The W and Z bosons are responsible for weak interactions, and they were discovered at CERN in the 1980s. Many theoretical models propose the existence of heavier versions of these bosons. We are performing a search for the more massive version of the W boson, known as the W prime. This would appear in our detector as events with a high-energy electron and a large amount of "missing" energy due to the escaping neutrino. In this case, new physics could be discovered if one detected a handful of these events all clustered around the same mass, which would peak far away from anything predicted by the Standard Model.

This effort is conducted as part of an international team, with other members from German, Italian, and Korean universities. We are hoping that the W prime, if it exists, will also be discovered at CERN!

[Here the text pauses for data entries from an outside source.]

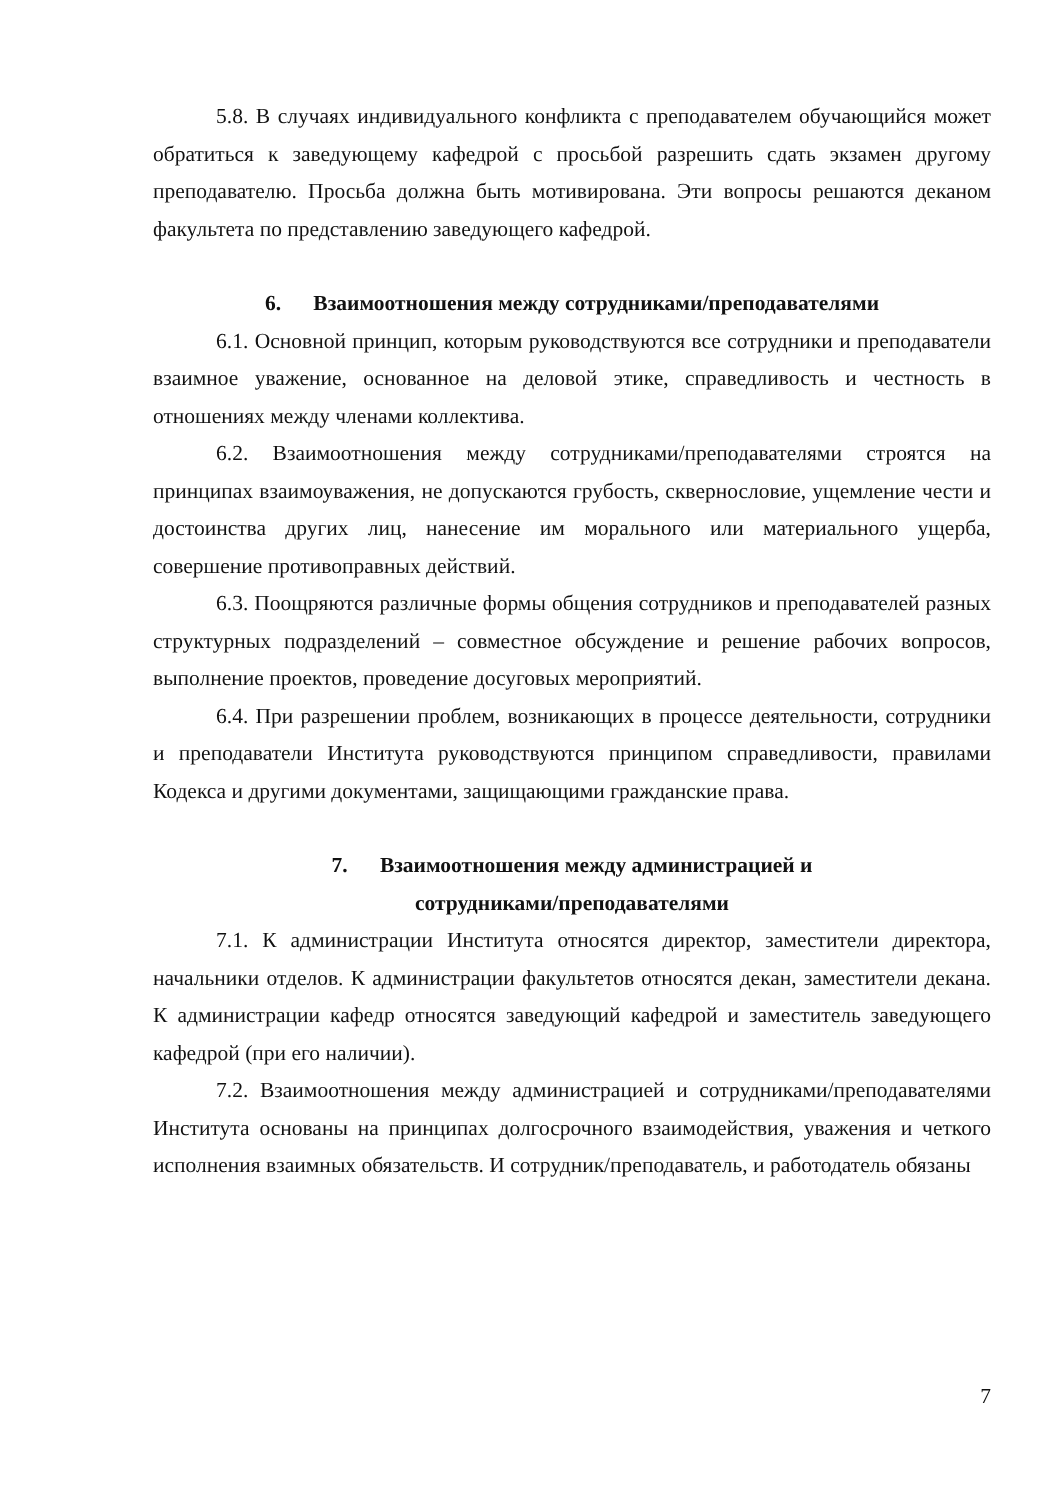5.8. В случаях индивидуального конфликта с преподавателем обучающийся может обратиться к заведующему кафедрой с просьбой разрешить сдать экзамен другому преподавателю. Просьба должна быть мотивирована. Эти вопросы решаются деканом факультета по представлению заведующего кафедрой.
6. Взаимоотношения между сотрудниками/преподавателями
6.1. Основной принцип, которым руководствуются все сотрудники и преподаватели взаимное уважение, основанное на деловой этике, справедливость и честность в отношениях между членами коллектива.
6.2. Взаимоотношения между сотрудниками/преподавателями строятся на принципах взаимоуважения, не допускаются грубость, сквернословие, ущемление чести и достоинства других лиц, нанесение им морального или материального ущерба, совершение противоправных действий.
6.3. Поощряются различные формы общения сотрудников и преподавателей разных структурных подразделений – совместное обсуждение и решение рабочих вопросов, выполнение проектов, проведение досуговых мероприятий.
6.4. При разрешении проблем, возникающих в процессе деятельности, сотрудники и преподаватели Института руководствуются принципом справедливости, правилами Кодекса и другими документами, защищающими гражданские права.
7. Взаимоотношения между администрацией и
сотрудниками/преподавателями
7.1. К администрации Института относятся директор, заместители директора, начальники отделов. К администрации факультетов относятся декан, заместители декана. К администрации кафедр относятся заведующий кафедрой и заместитель заведующего кафедрой (при его наличии).
7.2. Взаимоотношения между администрацией и сотрудниками/преподавателями Института основаны на принципах долгосрочного взаимодействия, уважения и четкого исполнения взаимных обязательств. И сотрудник/преподаватель, и работодатель обязаны
7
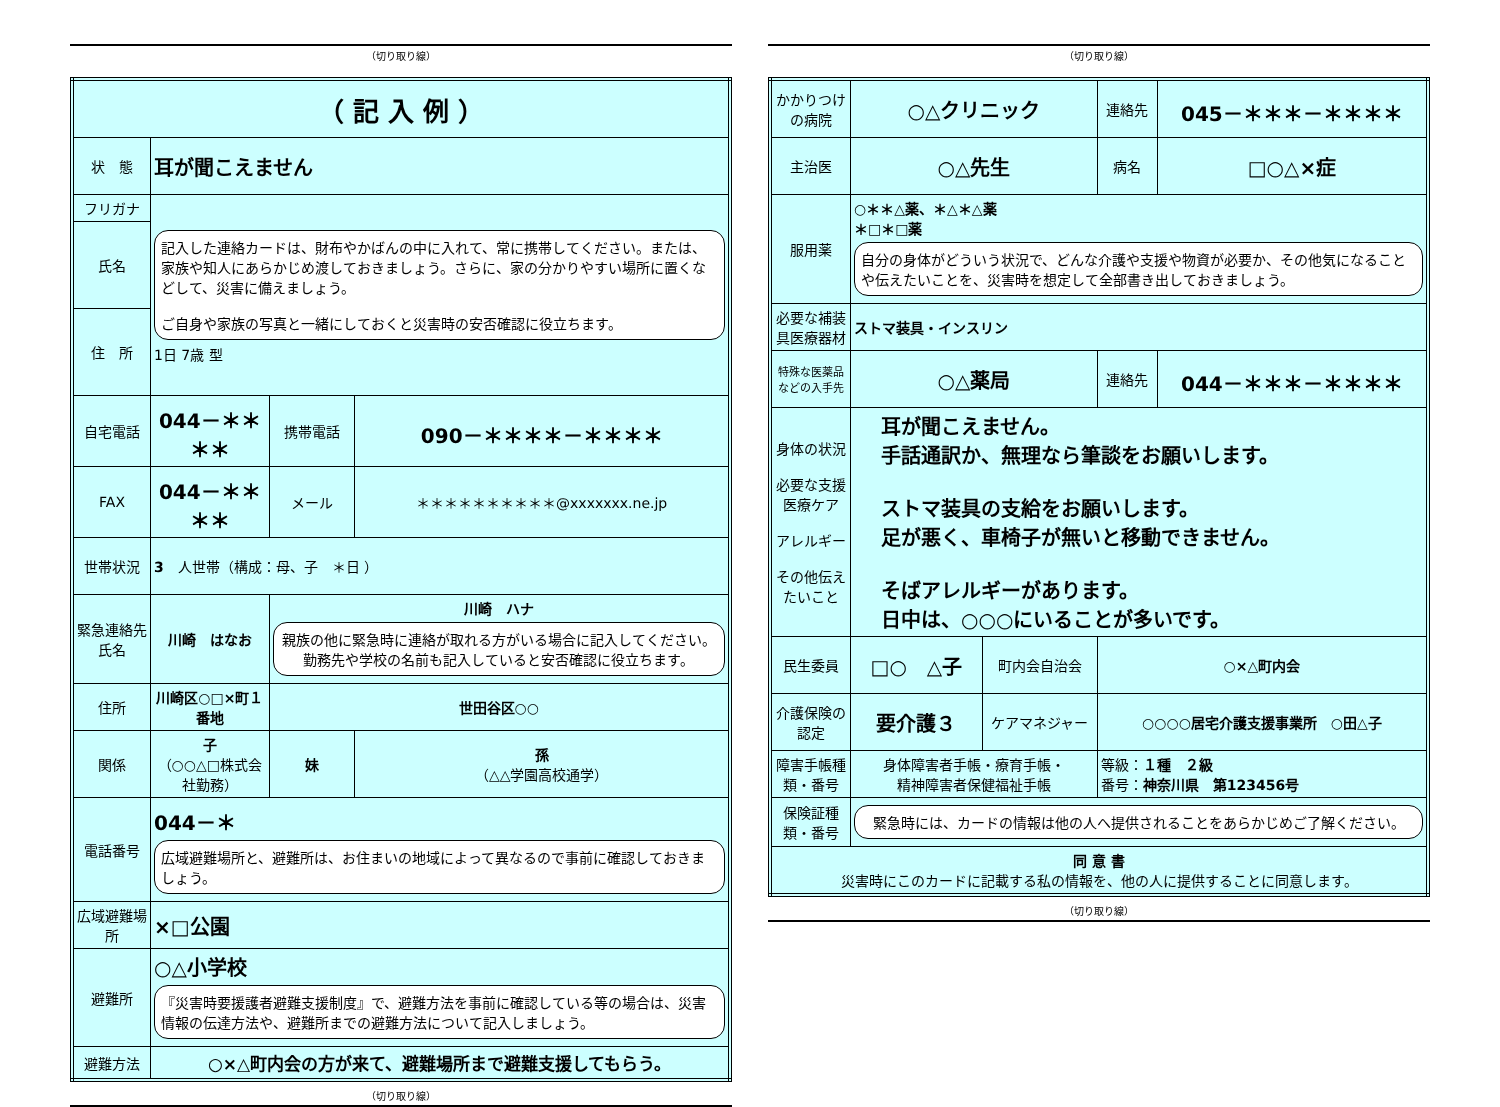（切り取り線）
| （ 記 入 例 ） | | | |
| 状 態 | 耳が聞こえません | | |
| フリガナ | 記入した連絡カードは、財布やかばんの中に入れて、常に携帯してください。または、家族や知人にあらかじめ渡しておきましょう。さらに、家の分かりやすい場所に置くなどして、災害に備えましょう。 ご自身や家族の写真と一緒にしておくと災害時の安否確認に役立ちます。 1日 7歳 型 | | |
| 氏名 | | | |
| 住 所 | | | |
| 自宅電話 | 044－＊＊＊＊ | 携帯電話 | 090－＊＊＊＊－＊＊＊＊ |
| FAX | 044－＊＊＊＊ | メール | ＊＊＊＊＊＊＊＊＊＊@xxxxxxx.ne.jp |
| 世帯状況 | 3 人世帯（構成：母、子 ＊日 ） | | |
| 緊急連絡先 氏名 | 川崎 はなお | 川崎 ハナ 親族の他に緊急時に連絡が取れる方がいる場合に記入してください。勤務先や学校の名前も記入していると安否確認に役立ちます。 | |
| 住所 | 川崎区○□×町１番地 | 世田谷区○○ | |
| 関係 | 子 （○○△□株式会社勤務） | 妹 | 孫 （△△学園高校通学） |
| 電話番号 | 044－＊ 広域避難場所と、避難所は、お住まいの地域によって異なるので事前に確認しておきましょう。 | | |
| 広域避難場所 | ×□公園 | | |
| 避難所 | ○△小学校 『災害時要援護者避難支援制度』で、避難方法を事前に確認している等の場合は、災害情報の伝達方法や、避難所までの避難方法について記入しましょう。 | | |
| 避難方法 | ○×△町内会の方が来て、避難場所まで避難支援してもらう。 | | |
（切り取り線）
（切り取り線）
| かかりつけの病院 | ○△クリニック | | 連絡先 | 045－＊＊＊－＊＊＊＊ |
| 主治医 | ○△先生 | | 病名 | □○△×症 |
| 服用薬 | ○＊＊△薬、＊△＊△薬 ＊□＊□薬 自分の身体がどういう状況で、どんな介護や支援や物資が必要か、その他気になることや伝えたいことを、災害時を想定して全部書き出しておきましょう。 | | | |
| 必要な補装具医療器材 | ストマ装具・インスリン | | | |
| 特殊な医薬品などの入手先 | ○△薬局 | | 連絡先 | 044－＊＊＊－＊＊＊＊ |
| 身体の状況 必要な支援医療ケア アレルギー その他伝えたいこと | 耳が聞こえません。 手話通訳か、無理なら筆談をお願いします。 ストマ装具の支給をお願いします。 足が悪く、車椅子が無いと移動できません。 そばアレルギーがあります。 日中は、○○○にいることが多いです。 | | | |
| 民生委員 | □○ △子 | 町内会自治会 | ○×△町内会 | |
| 介護保険の認定 | 要介護３ | ケアマネジャー | ○○○○居宅介護支援事業所 ○田△子 | |
| 障害手帳種類・番号 | 身体障害者手帳・療育手帳・ 精神障害者保健福祉手帳 | | 等級： １種 ２級 番号： 神奈川県 第123456号 | |
| 保険証種類・番号 | 緊急時には、カードの情報は他の人へ提供されることをあらかじめご了解ください。 | | | |
| 同 意 書 災害時にこのカードに記載する私の情報を、他の人に提供することに同意します。 | | | | |
（切り取り線）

Group: Peter Wittich, Darren Puigh (grad student).

New Physics Model Discrimination

At the LHC, once signs of new physics have been observed, an interesting question will be which new physics model would explain the new phenomena. For example, a large excess in Missing Energy, hand in hand with jets, could be explained by new particles in the context of MSSM or Universal Extra Dimensons, as well as many others. We have studied strategies for distinguishing new physics scenarios using angular correlations between jets, which depend on the spin of the underlying new particles.

Group: Julia Thom, Maxim Perelstein, Jennifer Vaughn (grad student).

Dark Matter Particle Masses

If we produce dark matter particles in the LHC, how will we measure their mass? This is perhaps their most fundamental property, but since they disappear without a trace the measurement is not so easy. When a single particle disappears we can usually determine its mass by assuming energy and momentum conservation in the entire event, and assessing what went missing. But dark matter will be produced in pairs, and in this case there are too many missing pieces of information to use such a simple technique. We are therefore exploring novel techniques, also fundamentally based on energy and momentum conservation, which exploit the endpoints of kinematic distributions to extract masses of the unseen particles. Currently we are testing these techniques in the top+antitop quark system where, in certain decay modes, two neutrinos emerge, resulting in a kinematic configuration very similar to what we expect in events with dark matter.

Group: Jim Alexander, Nic Eggert (grad student).